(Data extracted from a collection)
════════

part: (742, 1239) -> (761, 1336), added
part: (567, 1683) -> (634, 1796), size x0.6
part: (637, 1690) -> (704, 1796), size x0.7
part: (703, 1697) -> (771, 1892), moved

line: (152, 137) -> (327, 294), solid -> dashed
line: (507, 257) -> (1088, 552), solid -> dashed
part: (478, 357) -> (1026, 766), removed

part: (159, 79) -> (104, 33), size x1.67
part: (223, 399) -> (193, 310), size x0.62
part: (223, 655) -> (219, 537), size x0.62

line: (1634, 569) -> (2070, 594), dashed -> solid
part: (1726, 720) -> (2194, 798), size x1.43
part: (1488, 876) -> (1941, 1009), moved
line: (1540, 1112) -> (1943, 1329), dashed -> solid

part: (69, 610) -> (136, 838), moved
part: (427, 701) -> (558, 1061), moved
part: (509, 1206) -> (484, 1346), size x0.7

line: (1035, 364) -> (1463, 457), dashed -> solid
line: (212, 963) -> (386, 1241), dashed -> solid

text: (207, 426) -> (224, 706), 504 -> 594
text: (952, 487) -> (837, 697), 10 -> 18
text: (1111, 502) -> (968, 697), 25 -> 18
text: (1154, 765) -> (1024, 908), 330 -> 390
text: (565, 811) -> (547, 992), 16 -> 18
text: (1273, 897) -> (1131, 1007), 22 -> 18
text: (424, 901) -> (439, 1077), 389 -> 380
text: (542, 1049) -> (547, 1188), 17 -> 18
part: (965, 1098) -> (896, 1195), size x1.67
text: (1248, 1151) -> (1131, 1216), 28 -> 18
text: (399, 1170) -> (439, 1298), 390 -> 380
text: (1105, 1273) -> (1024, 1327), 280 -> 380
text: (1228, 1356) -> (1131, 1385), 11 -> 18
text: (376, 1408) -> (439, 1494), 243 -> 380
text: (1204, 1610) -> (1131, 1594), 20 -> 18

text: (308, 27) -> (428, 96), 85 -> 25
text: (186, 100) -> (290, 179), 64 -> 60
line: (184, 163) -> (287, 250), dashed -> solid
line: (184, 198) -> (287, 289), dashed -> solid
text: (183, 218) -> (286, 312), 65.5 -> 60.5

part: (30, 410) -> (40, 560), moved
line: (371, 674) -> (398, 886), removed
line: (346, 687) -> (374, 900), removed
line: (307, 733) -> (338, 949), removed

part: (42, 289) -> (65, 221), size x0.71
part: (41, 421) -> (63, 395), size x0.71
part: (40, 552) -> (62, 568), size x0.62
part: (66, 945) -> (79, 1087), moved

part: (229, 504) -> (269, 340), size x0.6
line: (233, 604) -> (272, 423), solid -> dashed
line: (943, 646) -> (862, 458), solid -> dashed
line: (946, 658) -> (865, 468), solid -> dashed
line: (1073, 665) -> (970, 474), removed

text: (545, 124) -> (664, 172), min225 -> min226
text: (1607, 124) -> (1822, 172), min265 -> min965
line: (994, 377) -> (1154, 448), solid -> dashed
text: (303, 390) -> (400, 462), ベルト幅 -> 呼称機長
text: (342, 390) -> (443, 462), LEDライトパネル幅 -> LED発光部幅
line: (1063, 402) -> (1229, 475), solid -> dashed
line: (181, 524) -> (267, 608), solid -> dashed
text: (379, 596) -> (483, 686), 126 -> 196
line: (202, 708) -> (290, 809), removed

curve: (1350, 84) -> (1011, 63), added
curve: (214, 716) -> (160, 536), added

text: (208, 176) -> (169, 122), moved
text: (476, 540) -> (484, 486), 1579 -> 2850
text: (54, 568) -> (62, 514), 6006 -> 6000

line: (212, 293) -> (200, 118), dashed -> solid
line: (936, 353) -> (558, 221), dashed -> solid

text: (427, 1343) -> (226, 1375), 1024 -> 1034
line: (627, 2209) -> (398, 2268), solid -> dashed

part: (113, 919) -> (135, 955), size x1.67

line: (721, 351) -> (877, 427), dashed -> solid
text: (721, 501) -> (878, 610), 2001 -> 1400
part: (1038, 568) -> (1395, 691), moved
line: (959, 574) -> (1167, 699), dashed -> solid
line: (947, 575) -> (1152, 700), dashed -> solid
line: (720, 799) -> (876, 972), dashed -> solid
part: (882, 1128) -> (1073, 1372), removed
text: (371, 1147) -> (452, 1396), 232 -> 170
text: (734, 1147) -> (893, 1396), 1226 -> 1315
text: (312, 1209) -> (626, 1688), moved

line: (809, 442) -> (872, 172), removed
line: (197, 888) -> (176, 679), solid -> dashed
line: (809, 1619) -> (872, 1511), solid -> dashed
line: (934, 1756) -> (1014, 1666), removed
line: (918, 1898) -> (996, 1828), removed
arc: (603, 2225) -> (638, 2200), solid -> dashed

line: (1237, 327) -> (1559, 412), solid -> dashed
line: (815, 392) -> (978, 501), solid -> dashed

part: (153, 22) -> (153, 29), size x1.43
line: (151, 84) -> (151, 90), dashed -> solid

════════

◆ What you are asked to do: In the entries above, find the line with "line: (212, 293)", then retype it and every line after it exactly.

◆ Solved exercise:
line: (212, 293) -> (200, 118), dashed -> solid
line: (936, 353) -> (558, 221), dashed -> solid

text: (427, 1343) -> (226, 1375), 1024 -> 1034
line: (627, 2209) -> (398, 2268), solid -> dashed

part: (113, 919) -> (135, 955), size x1.67

line: (721, 351) -> (877, 427), dashed -> solid
text: (721, 501) -> (878, 610), 2001 -> 1400
part: (1038, 568) -> (1395, 691), moved
line: (959, 574) -> (1167, 699), dashed -> solid
line: (947, 575) -> (1152, 700), dashed -> solid
line: (720, 799) -> (876, 972), dashed -> solid
part: (882, 1128) -> (1073, 1372), removed
text: (371, 1147) -> (452, 1396), 232 -> 170
text: (734, 1147) -> (893, 1396), 1226 -> 1315
text: (312, 1209) -> (626, 1688), moved

line: (809, 442) -> (872, 172), removed
line: (197, 888) -> (176, 679), solid -> dashed
line: (809, 1619) -> (872, 1511), solid -> dashed
line: (934, 1756) -> (1014, 1666), removed
line: (918, 1898) -> (996, 1828), removed
arc: (603, 2225) -> (638, 2200), solid -> dashed

line: (1237, 327) -> (1559, 412), solid -> dashed
line: (815, 392) -> (978, 501), solid -> dashed

part: (153, 22) -> (153, 29), size x1.43
line: (151, 84) -> (151, 90), dashed -> solid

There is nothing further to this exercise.